## Task details
Show every line in the material below in which the string "Left" appears.

## Record set
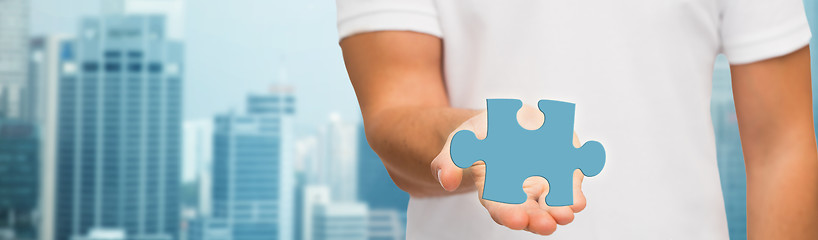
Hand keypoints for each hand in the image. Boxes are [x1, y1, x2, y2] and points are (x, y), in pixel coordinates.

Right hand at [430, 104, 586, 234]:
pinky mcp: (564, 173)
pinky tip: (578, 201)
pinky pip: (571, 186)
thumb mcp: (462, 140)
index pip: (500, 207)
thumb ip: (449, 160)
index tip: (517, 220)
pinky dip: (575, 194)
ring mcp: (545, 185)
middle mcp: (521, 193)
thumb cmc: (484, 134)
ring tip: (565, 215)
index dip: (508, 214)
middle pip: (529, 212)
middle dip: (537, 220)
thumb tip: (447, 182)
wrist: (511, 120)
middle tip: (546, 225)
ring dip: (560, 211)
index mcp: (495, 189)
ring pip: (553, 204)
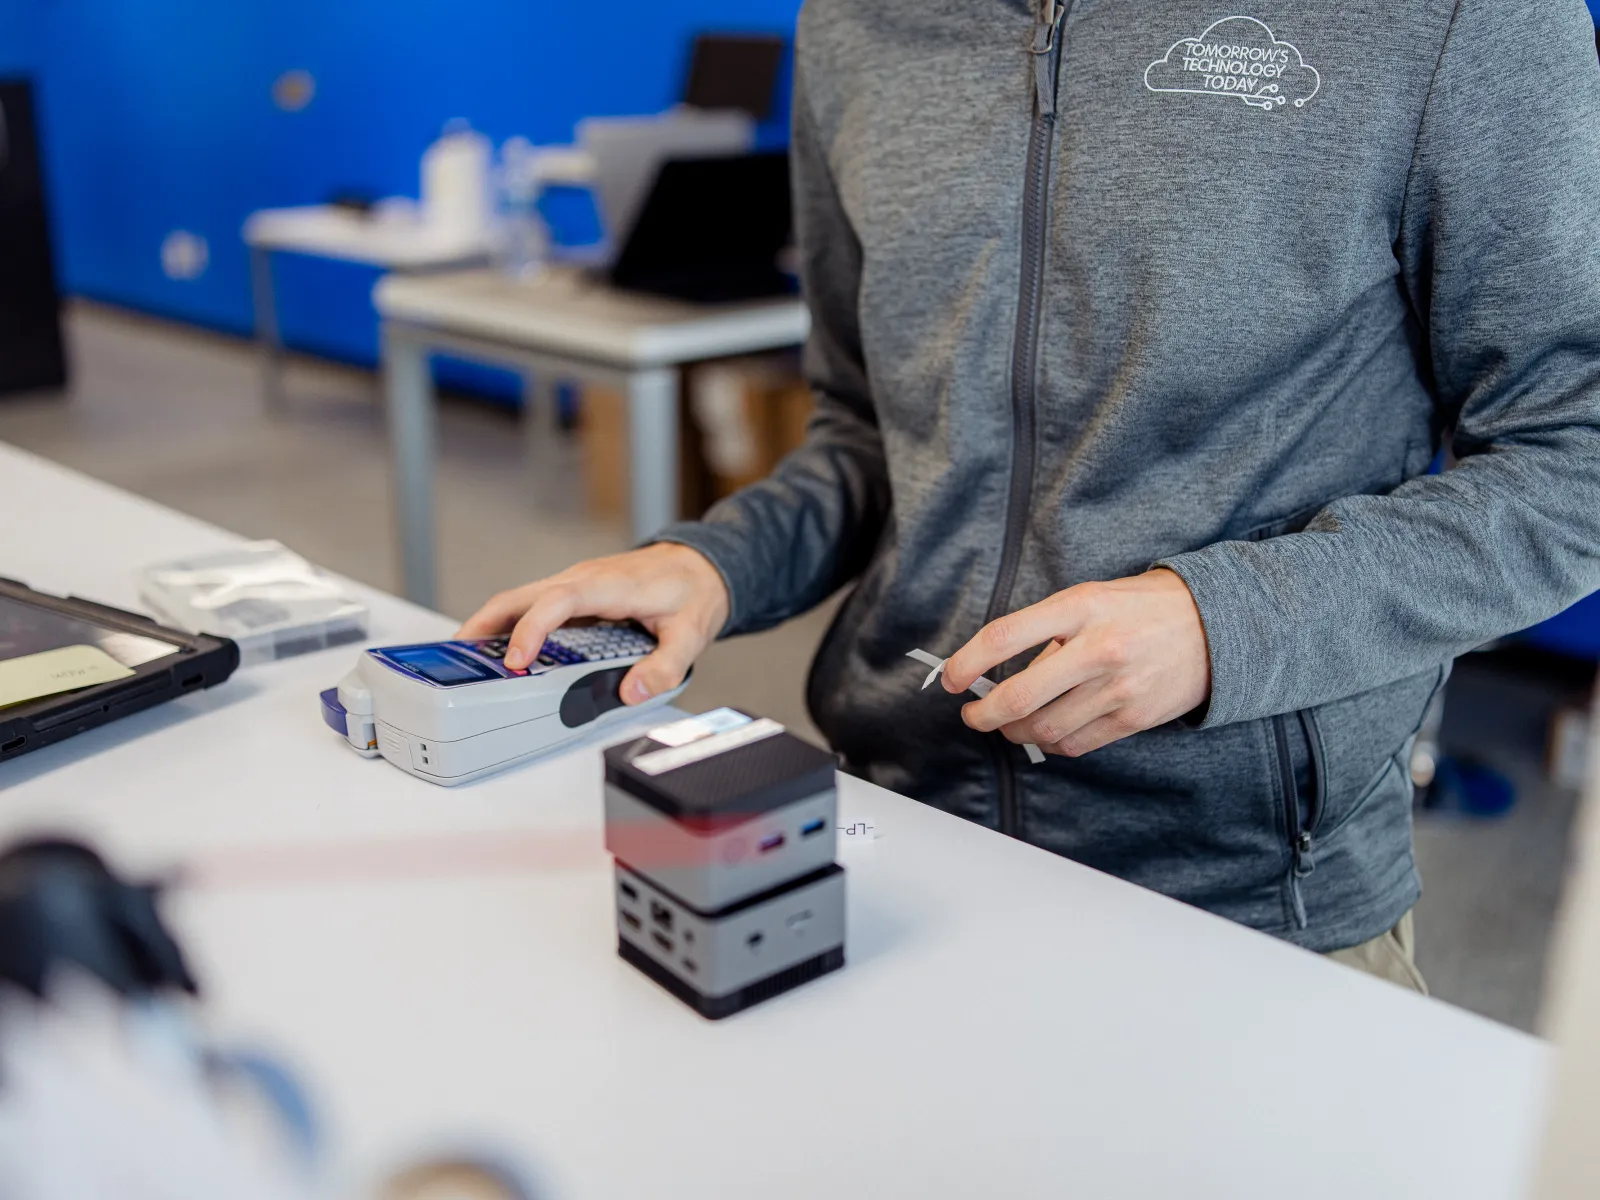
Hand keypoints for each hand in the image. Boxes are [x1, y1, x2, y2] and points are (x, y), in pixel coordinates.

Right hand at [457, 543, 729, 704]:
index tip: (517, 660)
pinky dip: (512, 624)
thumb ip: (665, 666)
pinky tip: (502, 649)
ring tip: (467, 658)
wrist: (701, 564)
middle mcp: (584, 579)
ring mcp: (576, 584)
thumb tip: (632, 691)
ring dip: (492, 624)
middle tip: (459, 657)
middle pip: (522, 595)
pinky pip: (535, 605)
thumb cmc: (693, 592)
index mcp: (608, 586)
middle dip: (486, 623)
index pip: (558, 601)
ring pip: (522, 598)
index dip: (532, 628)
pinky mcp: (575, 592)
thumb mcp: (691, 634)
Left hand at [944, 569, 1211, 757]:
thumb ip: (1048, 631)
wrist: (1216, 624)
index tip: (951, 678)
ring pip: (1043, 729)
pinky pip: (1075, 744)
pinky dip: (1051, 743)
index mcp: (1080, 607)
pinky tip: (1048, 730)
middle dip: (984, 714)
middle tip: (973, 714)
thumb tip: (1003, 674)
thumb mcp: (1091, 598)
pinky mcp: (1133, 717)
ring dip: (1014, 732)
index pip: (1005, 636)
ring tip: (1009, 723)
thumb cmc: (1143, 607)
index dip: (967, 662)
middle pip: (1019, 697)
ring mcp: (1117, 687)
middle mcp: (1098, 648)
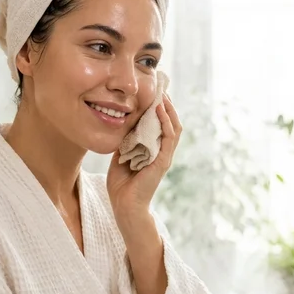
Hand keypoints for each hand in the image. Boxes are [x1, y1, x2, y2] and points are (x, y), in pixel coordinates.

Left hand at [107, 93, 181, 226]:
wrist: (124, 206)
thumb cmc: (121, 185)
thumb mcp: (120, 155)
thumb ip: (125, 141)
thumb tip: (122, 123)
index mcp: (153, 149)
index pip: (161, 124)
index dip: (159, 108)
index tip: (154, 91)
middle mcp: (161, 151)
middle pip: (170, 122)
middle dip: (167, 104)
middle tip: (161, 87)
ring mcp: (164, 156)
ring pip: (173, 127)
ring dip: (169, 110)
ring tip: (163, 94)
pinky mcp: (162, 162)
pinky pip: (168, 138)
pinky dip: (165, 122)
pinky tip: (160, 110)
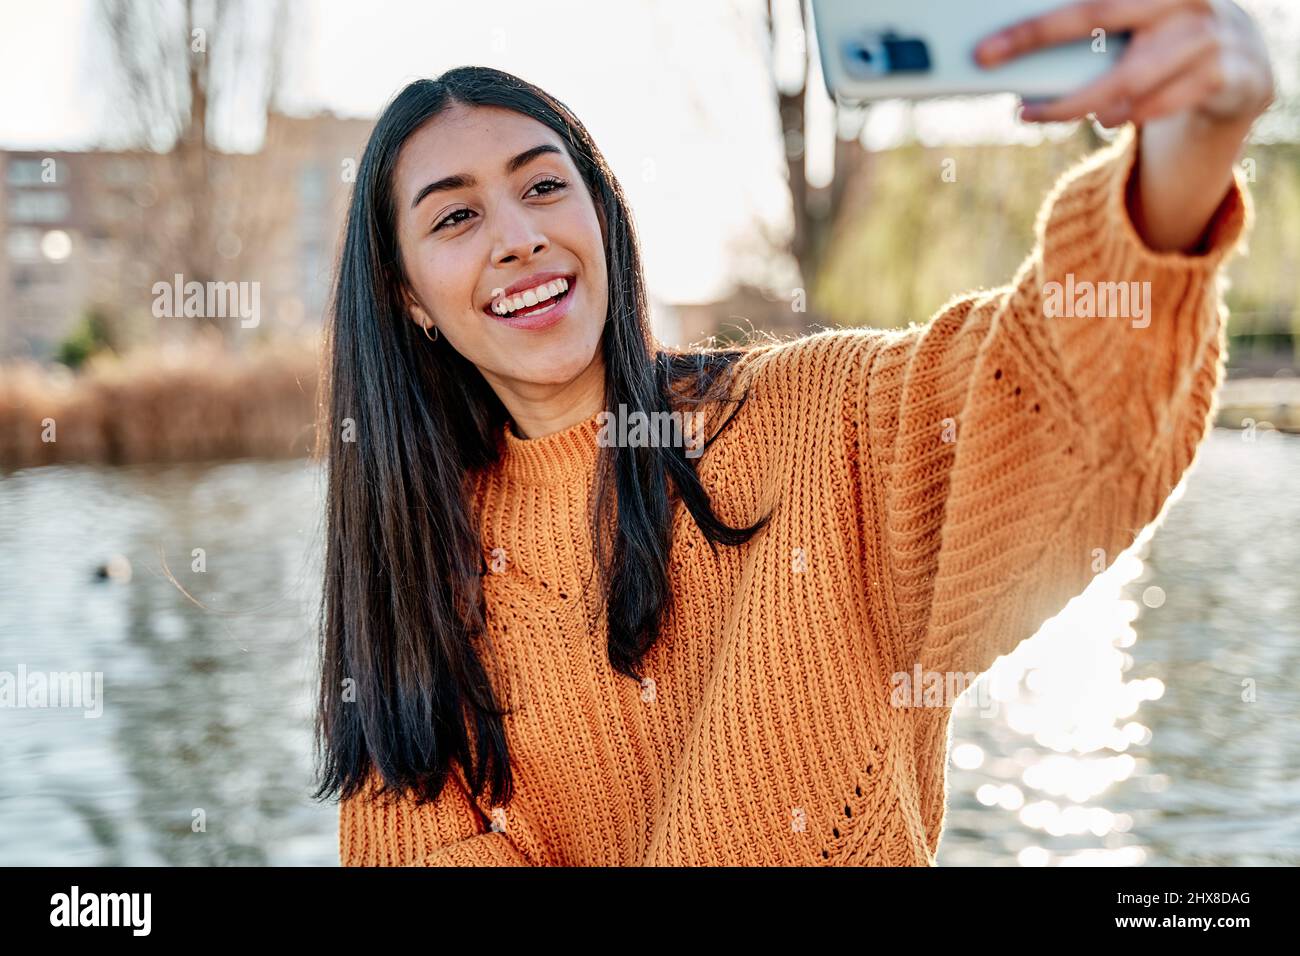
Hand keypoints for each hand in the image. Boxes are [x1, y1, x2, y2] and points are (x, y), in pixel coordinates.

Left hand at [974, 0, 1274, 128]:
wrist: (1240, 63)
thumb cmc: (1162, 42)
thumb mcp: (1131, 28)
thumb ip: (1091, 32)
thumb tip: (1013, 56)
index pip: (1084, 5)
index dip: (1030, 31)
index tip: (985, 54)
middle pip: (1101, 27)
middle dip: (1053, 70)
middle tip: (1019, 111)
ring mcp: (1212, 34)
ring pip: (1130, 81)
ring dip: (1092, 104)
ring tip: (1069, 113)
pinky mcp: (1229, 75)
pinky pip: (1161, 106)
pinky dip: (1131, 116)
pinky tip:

## Answer
Left hand at [944, 569, 1211, 757]:
Left hand at [107, 93, 181, 226]:
Left hand at [974, 0, 1274, 128]:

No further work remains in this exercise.